Custom snippet availability

Custom snippets are an advanced feature designed for large teams and performance-conscious customers. 

If you want to include more than one project in a custom snippet, link the projects you want to include before you create the custom snippet.

Linked projects

Even without custom snippets, you can use events in one project that originated in another. This is called referencing. Selecting it from All projects in the metric picker. Custom snippets are not required for referencing, and linked projects are not required for cross-project events or single-project custom snippets.

If you want to use cross-project behavioral targeting or combine multiple projects into one snippet, use linked projects, which requires you to change the state of these projects from Unlinked to Linked:

  • Unlinked projects are completely separated from each other. This is the default project state.
  • Linked projects can share behavior targeting, overlap with each other in a snippet, and use account-level namespacing and attribution.
You should pause any running experiments when you link projects.

Linking projects has a couple of important effects:

  • Linking "resets" the behavioral targeting for a project. When you link a project, it stops reading and writing events in the project-level store and starts reading and writing events in an account-level store instead. The events in the project-level behavior store are still there, but the project reads from a different place (the account-level store). That is why we say the behavior store resets.
  • When you link multiple projects into a single snippet, Optimizely automatically checks each project for any conflicts, like events that share an API name with any events in the other projects you are trying to link. You can resolve the conflict by renaming the conflicting events.

This table summarizes the differences between how isolated and linked projects work.

  Unlinked Linked
Namespace: At what level do namespace uniqueness checks happen? Project-level uniqueness.

Visitor attributes and behavioral store are scoped to a single project.

Account-level uniqueness; Optimizely only checks other linked projects.

Visitor attributes and behavioral store are scoped to the account level.

Overlaps: Can two projects touch the same page? No, because of the potential for namespace conflicts. Yes. Projects are safe to run with other linked projects in one custom snippet.
Attribution: can experiments in one project reference events from another project? YesCross-project events do not require linking. YesCross-project events do not require linking.

You can use a custom snippet with both unlinked and linked projects. However, unlinked projects can only use single-project custom snippets. This means you cannot group projects together when they are unlinked.

If you do have to change any API names, you will probably need to do so in both the Optimizely Web Experimentation or Optimizely Personalization UI and any code running on your site that references those API names.

Conflicts also apply to integrations across linked projects. Optimizely Web Experimentation or Optimizely Personalization will not let you link two projects with conflicting integration settings.
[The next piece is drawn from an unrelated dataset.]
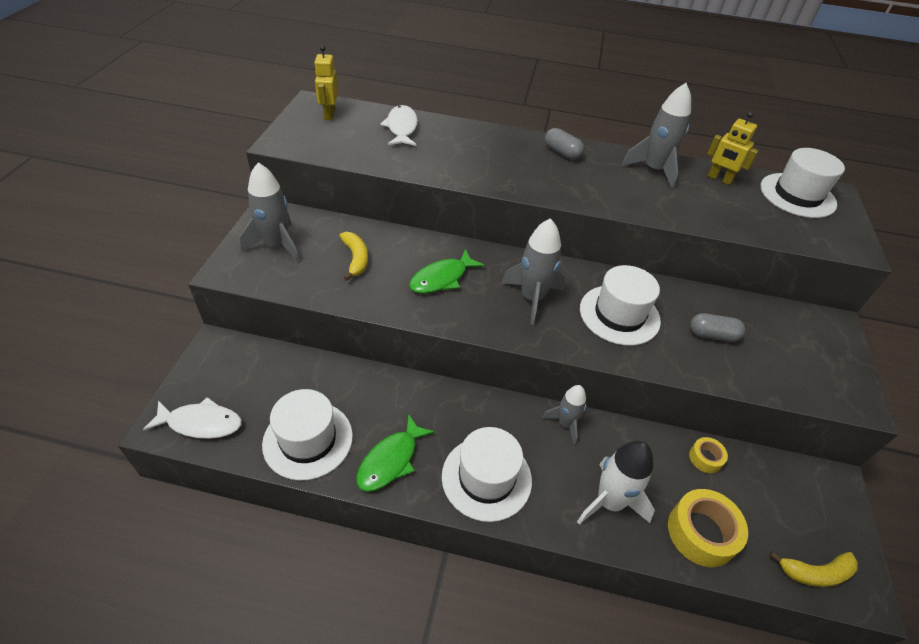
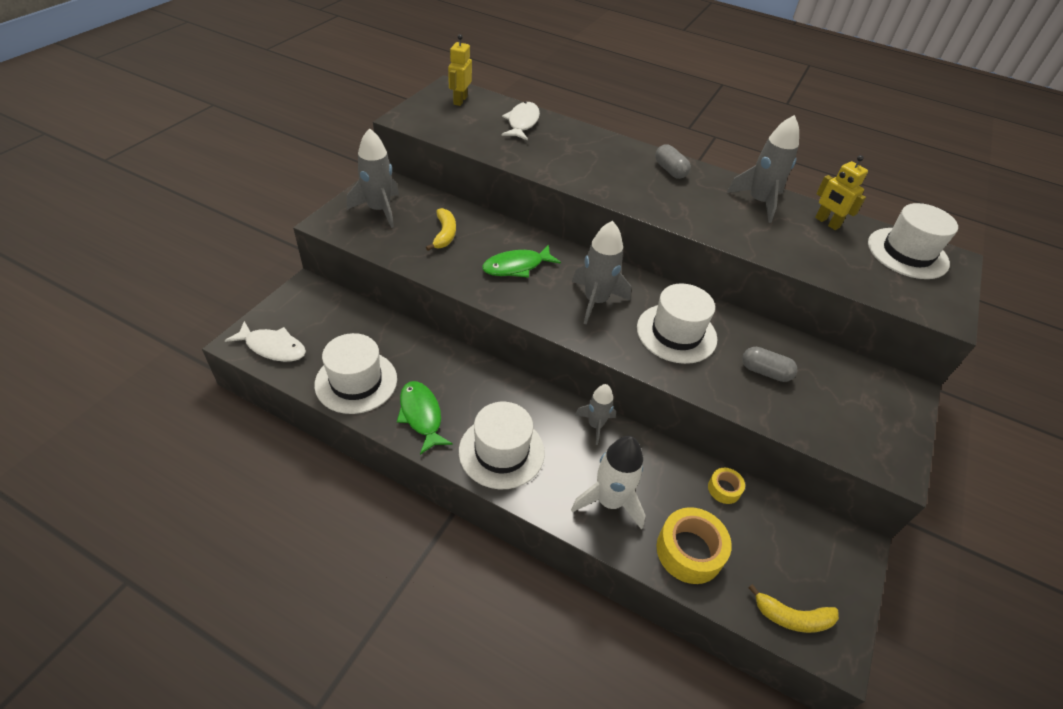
camera: 15 degrees right, 0 degrees up
(391, 460) = (421, 415): green fish -> green fish turned 105 degrees clockwise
You have to switch one project to the same integration account as the other before you can proceed with linking the projects.

Optimizely requires you to resolve any conflicts in these elements before you can link projects:

  • Event API names
  • Page API names
  • Attribute API names
  • Extension API names
  • Integration settings

Link a project

You should link your projects—even if you are not sure you will need the features that linking enables—because you might want to use behavioral targeting and multi-project custom snippets. You should link projects during an experimentation pause, like onboarding or transition to Optimizely Web Experimentation or Optimizely Personalization, to avoid any impact on running experiments or personalization campaigns.

To link a project:

  1. In the project you want to link, go to Settings Advanced.
  2. Select Link Project > Linked.
  3. Click Check for Conflicts.

As long as there are no conflicts, your project is now linked.